▶ _PROVIDED INFORMATION_:
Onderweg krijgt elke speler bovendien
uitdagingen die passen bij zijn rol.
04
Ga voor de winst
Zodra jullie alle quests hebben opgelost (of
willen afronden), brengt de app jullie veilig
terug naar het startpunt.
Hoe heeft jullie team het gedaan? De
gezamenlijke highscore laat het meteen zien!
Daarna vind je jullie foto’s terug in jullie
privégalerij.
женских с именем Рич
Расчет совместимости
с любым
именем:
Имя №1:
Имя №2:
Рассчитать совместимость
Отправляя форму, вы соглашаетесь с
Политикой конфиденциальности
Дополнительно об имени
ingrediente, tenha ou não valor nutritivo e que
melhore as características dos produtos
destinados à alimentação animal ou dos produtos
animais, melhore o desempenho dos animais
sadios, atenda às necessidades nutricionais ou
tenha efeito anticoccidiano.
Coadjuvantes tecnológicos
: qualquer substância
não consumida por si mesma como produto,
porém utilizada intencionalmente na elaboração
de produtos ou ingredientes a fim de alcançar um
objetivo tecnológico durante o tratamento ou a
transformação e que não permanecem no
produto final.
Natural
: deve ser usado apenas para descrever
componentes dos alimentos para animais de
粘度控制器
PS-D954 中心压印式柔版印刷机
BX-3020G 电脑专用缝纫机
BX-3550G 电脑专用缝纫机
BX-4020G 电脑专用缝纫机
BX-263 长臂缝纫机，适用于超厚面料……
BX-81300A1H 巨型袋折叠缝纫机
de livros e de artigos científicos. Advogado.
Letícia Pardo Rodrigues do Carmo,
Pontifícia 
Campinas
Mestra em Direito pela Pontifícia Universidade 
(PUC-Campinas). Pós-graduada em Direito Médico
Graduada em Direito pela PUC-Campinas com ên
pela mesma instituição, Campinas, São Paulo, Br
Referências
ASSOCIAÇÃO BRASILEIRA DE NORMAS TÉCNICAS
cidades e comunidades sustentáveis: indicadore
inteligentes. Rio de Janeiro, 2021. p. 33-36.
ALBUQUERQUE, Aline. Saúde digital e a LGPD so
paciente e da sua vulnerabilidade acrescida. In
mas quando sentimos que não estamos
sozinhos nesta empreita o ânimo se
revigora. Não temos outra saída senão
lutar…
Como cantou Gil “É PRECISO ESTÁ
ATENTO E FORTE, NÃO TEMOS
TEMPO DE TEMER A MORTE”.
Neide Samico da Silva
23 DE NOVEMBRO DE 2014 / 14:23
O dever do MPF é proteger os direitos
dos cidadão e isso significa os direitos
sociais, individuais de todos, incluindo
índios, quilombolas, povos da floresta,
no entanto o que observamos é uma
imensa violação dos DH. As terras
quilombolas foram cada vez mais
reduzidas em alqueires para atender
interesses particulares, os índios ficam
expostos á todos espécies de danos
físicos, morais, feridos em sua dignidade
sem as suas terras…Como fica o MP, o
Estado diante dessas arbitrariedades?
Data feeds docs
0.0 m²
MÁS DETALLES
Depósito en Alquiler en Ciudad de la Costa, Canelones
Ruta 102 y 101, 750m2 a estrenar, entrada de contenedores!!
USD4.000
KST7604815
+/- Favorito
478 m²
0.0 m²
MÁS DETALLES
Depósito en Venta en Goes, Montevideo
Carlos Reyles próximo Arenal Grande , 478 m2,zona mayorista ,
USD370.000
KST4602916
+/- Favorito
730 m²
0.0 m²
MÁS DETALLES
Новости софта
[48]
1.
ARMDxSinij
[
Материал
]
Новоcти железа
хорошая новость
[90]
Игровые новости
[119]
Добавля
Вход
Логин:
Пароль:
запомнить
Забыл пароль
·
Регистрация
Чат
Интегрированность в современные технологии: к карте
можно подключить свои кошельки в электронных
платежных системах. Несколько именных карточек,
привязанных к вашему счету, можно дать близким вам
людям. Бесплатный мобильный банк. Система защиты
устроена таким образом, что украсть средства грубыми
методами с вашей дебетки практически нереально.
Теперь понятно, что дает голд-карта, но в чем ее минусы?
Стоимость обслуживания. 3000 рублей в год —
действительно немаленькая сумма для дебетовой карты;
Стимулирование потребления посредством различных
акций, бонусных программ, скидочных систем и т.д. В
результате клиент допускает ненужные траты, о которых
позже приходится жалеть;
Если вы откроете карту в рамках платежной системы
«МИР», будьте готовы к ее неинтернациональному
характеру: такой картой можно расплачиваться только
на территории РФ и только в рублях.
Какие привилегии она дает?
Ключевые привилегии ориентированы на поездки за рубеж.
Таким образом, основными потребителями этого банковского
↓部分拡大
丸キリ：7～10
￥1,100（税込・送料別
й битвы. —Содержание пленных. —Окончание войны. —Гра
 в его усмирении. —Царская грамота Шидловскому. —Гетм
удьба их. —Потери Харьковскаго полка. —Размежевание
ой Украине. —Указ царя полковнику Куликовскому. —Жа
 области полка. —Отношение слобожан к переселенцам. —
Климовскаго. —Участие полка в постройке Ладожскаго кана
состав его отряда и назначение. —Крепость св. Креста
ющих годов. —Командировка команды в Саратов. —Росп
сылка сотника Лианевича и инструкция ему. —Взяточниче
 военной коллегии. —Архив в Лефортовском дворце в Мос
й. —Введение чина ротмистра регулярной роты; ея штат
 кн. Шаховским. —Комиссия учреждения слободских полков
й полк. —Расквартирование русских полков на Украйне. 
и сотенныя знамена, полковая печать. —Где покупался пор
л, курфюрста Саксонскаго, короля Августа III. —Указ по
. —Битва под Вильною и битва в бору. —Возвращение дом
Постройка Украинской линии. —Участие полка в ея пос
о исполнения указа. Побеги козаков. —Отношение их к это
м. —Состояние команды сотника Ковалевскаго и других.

▶ _TASK GOAL_: Your task is to copy each line of the entries that includes the word "Depósito".

▶ _ANSWER TO THE EXERCISE_:
Depósito en Alquiler en Ciudad de la Costa, Canelones
Depósito en Venta en Goes, Montevideo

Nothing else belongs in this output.